Inoxydable

Starshooter

par Francois Branchon le 31/08/2005

Note: 8.0    

1976-77 : bordel fracassant en Angleterre oblige, la France du rock bourgeonne, se cherche ses groupes pour elle aussi décaper le paysage musical local des restes de Ange et Triangle et remonte sur scène. Côté branchitude parisienne, sans répercussion populaire, Metal Urbain, Lou's, Asphalt Jungle, Stinky Toys d'Elli Medeiros et Jacno (qu'on retrouvera à la révolution suivante des jeunes gens modernes). Côté ouvert, Higelin jusque là ignoré par sa maisons de disques acquiert son aura, Bijou, ex-Pura Vida, se voit bien en Jam (même si Vincent Palmer n'a de Paul Weller que les chaussures), Téléphone, en retard de deux révolutions, ne sait que singer les Rolling Stones (les mômes de 12 ans s'en contenteront), et c'est à Lyon que pointent des têtes intéressantes. Electric Callas (musique prometteuse, pose élaborée, mais un Jangil Callas trop velléitaire pour assurer une quelconque pérennité à son groupe, dommage) et Star shooter.

Un nom à la héros de Bd, des fringues en vinyle rose et un chanteur - Kent Cockenstock - monté en Duracell. Musicalement au point, avec des textes malins et joyeusement iconoclastes (EMI France cachera à sa maison mère anglaise "Get baque", la reprise irrévérencieuse des Beatles, qu'elle supprima même du premier album), Starshoot était un cran au-dessus.
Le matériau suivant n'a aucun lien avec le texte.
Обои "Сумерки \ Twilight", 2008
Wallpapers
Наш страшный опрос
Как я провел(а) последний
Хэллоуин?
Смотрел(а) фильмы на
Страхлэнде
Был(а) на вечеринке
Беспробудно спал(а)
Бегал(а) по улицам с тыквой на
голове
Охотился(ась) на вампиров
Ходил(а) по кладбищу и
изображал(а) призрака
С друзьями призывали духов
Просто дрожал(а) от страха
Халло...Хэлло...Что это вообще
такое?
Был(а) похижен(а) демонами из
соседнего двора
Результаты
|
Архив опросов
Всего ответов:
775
Les concerts drainaient les Français rock, pas seulement punk, accueillaient en première partie les enragés locaux et se terminaient parfois très mal (combien de mecs en sang à la Patinoire de Grenoble en avril 78 après la première partie Elektrik Garbage ?), une plongée dans la réalité que ne faisaient qu'effleurer les intello-punk parisiens, au hasard Asphalt Jungle de l'inénarrable poseur Eudeline. L'atout maître de Star shooter fut au contraire de ne jamais se prendre au sérieux, son chanteur Kent - par ailleurs bon auteur de bandes dessinées et plus mélomane que "mélopunk" - sachant se mettre à distance.

Trois albums au compteur et puis s'en vont. La dignité, l'honnêteté et le refus de toute compromission imposèrent à Star shooter de s'arrêter en 1982. Une dignité toujours d'actualité, la carrière solo de Kent ne souffrant aucune remarque, n'ayant encore jamais été à ce jour signalé dans les émissions à play-back de TF1.

Cette double compilation regorge de bonnes choses, l'essentiel des trois albums - "Quelle crise baby", "Betsy party", "Ma vie c'est du cinéma", "Machine à laver", l'anti-coke et excellent "Méfie-toi des avions", "Papillon de nuit"... - et les raretés nécessaires, le fameux "Get baque", des versions live inédites ("Sale coup" et "La nouvelle vague" de 1980), celle de "'35 tonnes" de la compilation "Rock d'ici à l'Olympia" et la fameuse "Hygiène", version française du "Sweet Jane" du Velvet sous le nom des Scooters pour la compilation Skydog Commando de Marc Zermati en 1978.

... 3, 4 : Betsy, yé yé yé !! Party, yé yé yé !!